***** Data extract *****
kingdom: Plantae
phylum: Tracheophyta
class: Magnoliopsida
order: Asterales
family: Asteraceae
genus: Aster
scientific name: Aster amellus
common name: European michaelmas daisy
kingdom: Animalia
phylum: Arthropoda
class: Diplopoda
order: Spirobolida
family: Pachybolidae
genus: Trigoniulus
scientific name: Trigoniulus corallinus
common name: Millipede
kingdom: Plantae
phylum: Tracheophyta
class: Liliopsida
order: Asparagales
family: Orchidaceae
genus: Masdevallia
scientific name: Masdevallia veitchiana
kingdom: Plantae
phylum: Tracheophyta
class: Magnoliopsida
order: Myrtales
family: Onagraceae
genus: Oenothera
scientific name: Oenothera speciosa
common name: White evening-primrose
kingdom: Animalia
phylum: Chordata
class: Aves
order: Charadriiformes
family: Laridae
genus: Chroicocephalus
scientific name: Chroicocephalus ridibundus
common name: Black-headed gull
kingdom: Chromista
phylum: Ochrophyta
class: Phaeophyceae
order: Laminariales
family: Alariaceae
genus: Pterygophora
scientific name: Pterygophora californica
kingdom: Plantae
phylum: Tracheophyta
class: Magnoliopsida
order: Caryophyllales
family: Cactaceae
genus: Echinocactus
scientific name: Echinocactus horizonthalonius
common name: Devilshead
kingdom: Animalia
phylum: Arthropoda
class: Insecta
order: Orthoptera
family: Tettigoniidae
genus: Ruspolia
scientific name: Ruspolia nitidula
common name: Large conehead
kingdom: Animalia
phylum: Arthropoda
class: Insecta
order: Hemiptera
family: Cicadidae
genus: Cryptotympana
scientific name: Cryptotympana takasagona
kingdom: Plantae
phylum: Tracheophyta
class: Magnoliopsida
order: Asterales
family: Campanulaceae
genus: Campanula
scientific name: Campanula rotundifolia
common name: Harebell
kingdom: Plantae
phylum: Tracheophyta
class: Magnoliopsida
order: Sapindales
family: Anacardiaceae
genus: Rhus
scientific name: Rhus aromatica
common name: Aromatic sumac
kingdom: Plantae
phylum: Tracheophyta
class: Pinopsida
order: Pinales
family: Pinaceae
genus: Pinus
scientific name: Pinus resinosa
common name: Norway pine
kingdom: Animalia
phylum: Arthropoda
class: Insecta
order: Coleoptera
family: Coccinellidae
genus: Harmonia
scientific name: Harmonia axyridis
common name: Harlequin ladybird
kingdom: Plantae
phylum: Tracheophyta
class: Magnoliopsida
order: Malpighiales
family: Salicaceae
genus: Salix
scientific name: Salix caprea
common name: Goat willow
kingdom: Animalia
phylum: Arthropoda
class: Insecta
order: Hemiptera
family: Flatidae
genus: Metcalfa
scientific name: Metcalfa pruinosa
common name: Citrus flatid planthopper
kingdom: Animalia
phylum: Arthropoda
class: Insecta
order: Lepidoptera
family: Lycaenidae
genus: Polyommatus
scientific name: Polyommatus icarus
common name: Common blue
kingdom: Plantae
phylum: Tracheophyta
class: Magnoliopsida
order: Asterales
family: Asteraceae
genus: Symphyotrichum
*****
Rewrite the listing above, replacing "common name" with "vernacular name" throughout and keeping everything else the same.

Response to this task -
kingdom: Plantae
phylum: Tracheophyta
class: Magnoliopsida
order: Asterales
family: Asteraceae
genus: Aster
scientific name: Aster amellus
vernacular name: European michaelmas daisy
kingdom: Animalia
phylum: Arthropoda
class: Diplopoda
order: Spirobolida
family: Pachybolidae
genus: Trigoniulus
scientific name: Trigoniulus corallinus
vernacular name: Millipede
kingdom: Plantae
phylum: Tracheophyta
class: Liliopsida
order: Asparagales
family: Orchidaceae
genus: Masdevallia
scientific name: Masdevallia veitchiana
kingdom: Plantae
phylum: Tracheophyta
class: Magnoliopsida
order: Myrtales
family: Onagraceae
genus: Oenothera
scientific name: Oenothera speciosa
vernacular name: White evening-primrose
kingdom: Animalia
phylum: Chordata
class: Aves
order: Charadriiformes
family: Laridae
genus: Chroicocephalus
scientific name: Chroicocephalus ridibundus
vernacular name: Black-headed gull
kingdom: Chromista
phylum: Ochrophyta
class: Phaeophyceae
order: Laminariales
family: Alariaceae
genus: Pterygophora
scientific name: Pterygophora californica
kingdom: Plantae
phylum: Tracheophyta
class: Magnoliopsida
order: Caryophyllales
family: Cactaceae
genus: Echinocactus
scientific name: Echinocactus horizonthalonius
vernacular name: Devilshead
kingdom: Animalia
phylum: Arthropoda
class: Insecta
order: Orthoptera
family: Tettigoniidae
genus: Ruspolia
scientific name: Ruspolia nitidula
vernacular name: Large conehead
kingdom: Animalia
phylum: Arthropoda
class: Insecta
order: Hemiptera
family: Cicadidae
genus: Cryptotympana
scientific name: Cryptotympana takasagona
kingdom: Plantae
phylum: Tracheophyta
class: Magnoliopsida
order: Asterales
family: Campanulaceae
genus: Campanula
scientific name: Campanula rotundifolia
vernacular name: Harebell
kingdom: Plantae
phylum: Tracheophyta
class: Magnoliopsida
order: Sapindales
family: Anacardiaceae
genus: Rhus
scientific name: Rhus aromatica
vernacular name: Aromatic sumac
kingdom: Plantae
phylum: Tracheophyta
class: Pinopsida
order: Pinales
family: Pinaceae
genus: Pinus
scientific name: Pinus resinosa
vernacular name: Norway pine
kingdom: Animalia
phylum: Arthropoda
class: Insecta
order: Coleoptera
family: Coccinellidae
genus: Harmonia
scientific name: Harmonia axyridis
vernacular name: Harlequin ladybird
kingdom: Plantae
phylum: Tracheophyta
class: Magnoliopsida
order: Malpighiales
family: Salicaceae
genus: Salix
scientific name: Salix caprea
vernacular name: Goat willow
kingdom: Animalia
phylum: Arthropoda
class: Insecta
order: Hemiptera
family: Flatidae
genus: Metcalfa
scientific name: Metcalfa pruinosa
vernacular name: Citrus flatid planthopper
kingdom: Animalia
phylum: Arthropoda
class: Insecta
order: Lepidoptera
family: Lycaenidae
genus: Polyommatus
scientific name: Polyommatus icarus
vernacular name: Common blue
kingdom: Plantae
phylum: Tracheophyta
class: Magnoliopsida
order: Asterales
family: Asteraceae
genus: Symphyotrichum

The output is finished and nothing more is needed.